*** Opening of Information shown ***
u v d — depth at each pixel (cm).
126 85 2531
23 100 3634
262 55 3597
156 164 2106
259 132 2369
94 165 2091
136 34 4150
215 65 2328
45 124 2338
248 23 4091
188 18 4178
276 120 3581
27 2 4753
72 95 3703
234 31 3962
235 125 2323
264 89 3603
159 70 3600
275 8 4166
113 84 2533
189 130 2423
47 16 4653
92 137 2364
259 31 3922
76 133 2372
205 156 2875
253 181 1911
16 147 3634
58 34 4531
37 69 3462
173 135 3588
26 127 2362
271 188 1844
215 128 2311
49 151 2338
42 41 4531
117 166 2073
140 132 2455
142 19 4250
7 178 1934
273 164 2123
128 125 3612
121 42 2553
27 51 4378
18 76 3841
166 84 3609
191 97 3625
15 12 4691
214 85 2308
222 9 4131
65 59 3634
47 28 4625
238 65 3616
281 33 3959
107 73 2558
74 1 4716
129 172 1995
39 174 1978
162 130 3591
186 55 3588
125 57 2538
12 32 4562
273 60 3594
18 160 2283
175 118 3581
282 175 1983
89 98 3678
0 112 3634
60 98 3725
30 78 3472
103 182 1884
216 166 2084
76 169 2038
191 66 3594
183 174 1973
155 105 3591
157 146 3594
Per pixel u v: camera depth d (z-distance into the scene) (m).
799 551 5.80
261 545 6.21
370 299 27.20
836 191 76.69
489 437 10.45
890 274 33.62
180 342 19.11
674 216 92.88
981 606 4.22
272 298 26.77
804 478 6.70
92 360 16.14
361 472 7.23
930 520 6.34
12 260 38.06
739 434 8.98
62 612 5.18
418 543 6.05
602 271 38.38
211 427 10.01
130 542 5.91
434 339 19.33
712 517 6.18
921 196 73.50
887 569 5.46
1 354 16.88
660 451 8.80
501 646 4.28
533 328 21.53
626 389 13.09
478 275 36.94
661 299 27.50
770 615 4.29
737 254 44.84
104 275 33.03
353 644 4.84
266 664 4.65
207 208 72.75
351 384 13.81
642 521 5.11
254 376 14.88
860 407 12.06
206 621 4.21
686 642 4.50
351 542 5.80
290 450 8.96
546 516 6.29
*** Close of Information shown ***
### What is required
Copy out the entries from the material above, matching each one exactly.

### Task answer
u v d — depth at each pixel (cm).
126 85 2531
23 100 3634
262 55 3597
156 164 2106
259 132 2369
94 165 2091
136 34 4150
215 65 2328
45 124 2338
248 23 4091
188 18 4178
276 120 3581
27 2 4753
72 95 3703
234 31 3962
235 125 2323
264 89 3603
159 70 3600
275 8 4166
113 84 2533
189 130 2423
47 16 4653
92 137 2364
259 31 3922
76 133 2372
205 156 2875
253 181 1911
16 147 3634
58 34 4531
37 69 3462
173 135 3588
26 127 2362
271 188 1844
215 128 2311
49 151 2338
42 41 4531
117 166 2073
140 132 2455
142 19 4250
7 178 1934
273 164 2123
128 125 3612
121 42 2553
27 51 4378
18 76 3841
166 84 3609
191 97 3625
15 12 4691
214 85 2308
222 9 4131
65 59 3634
47 28 4625
238 65 3616
281 33 3959
107 73 2558
74 1 4716
129 172 1995
39 174 1978
162 130 3591
186 55 3588
125 57 2538
12 32 4562
273 60 3594
18 160 2283
175 118 3581
282 175 1983
89 98 3678
0 112 3634
60 98 3725
30 78 3472
103 182 1884
216 166 2084
76 169 2038
191 66 3594
183 174 1973
155 105 3591
157 146 3594
Per pixel u v: camera depth d (z-distance into the scene) (m).
799 551 5.80
261 545 6.21
370 299 27.20
836 191 76.69
489 437 10.45
890 274 33.62
180 342 19.11
674 216 92.88
981 606 4.22
272 298 26.77
804 478 6.70
92 360 16.14
361 472 7.23
930 520 6.34
12 260 38.06
739 434 8.98
62 612 5.18
418 543 6.05
602 271 38.38
211 427 10.01
130 542 5.91
434 339 19.33
712 517 6.18
921 196 73.50
887 569 5.46
1 354 16.88
660 451 8.80
501 646 4.28
533 328 21.53
626 389 13.09
478 275 36.94
661 299 27.50
770 615 4.29
737 254 44.84
104 275 33.03
353 644 4.84
266 664 4.65
207 208 72.75
351 384 13.81
642 521 5.11
254 376 14.88
860 407 12.06
206 621 4.21
686 642 4.50
351 542 5.80
290 450 8.96
546 516 6.29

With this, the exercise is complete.